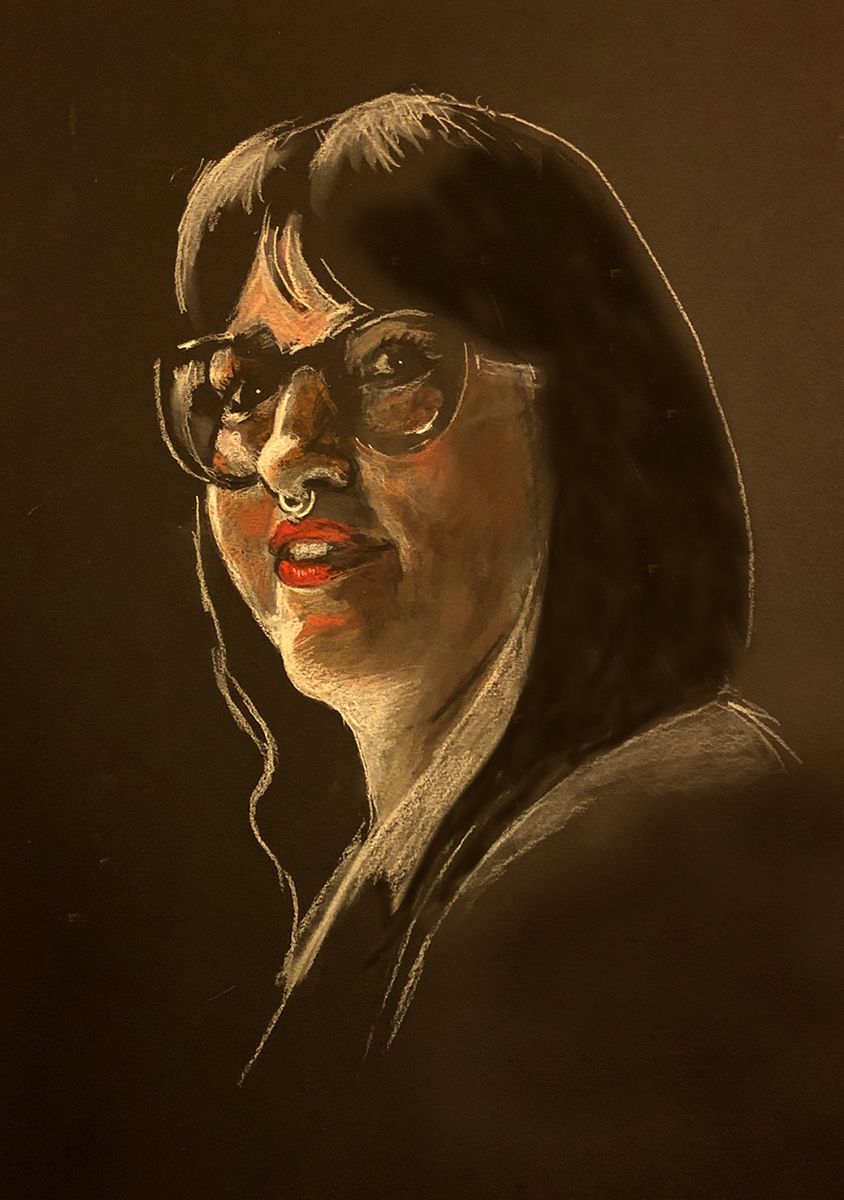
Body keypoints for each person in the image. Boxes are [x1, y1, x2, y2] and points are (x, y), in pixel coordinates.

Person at [156, 93, 842, 1197]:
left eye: (391, 363)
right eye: (242, 386)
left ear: (587, 413)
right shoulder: (400, 878)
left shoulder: (656, 890)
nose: (288, 451)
============================================================
Nothing in the records should be changed in the copy, but the pictures must be left out.

■ Completed task:
Body keypoints for each person in the image. Boxes are [x1, y1, x2, y2] and points are (x, y), in pixel coordinates.

Person at [156, 93, 842, 1197]:
left eye: (391, 363)
right eye: (242, 386)
left ear: (587, 413)
right shoulder: (400, 878)
left shoulder: (656, 890)
nose: (288, 451)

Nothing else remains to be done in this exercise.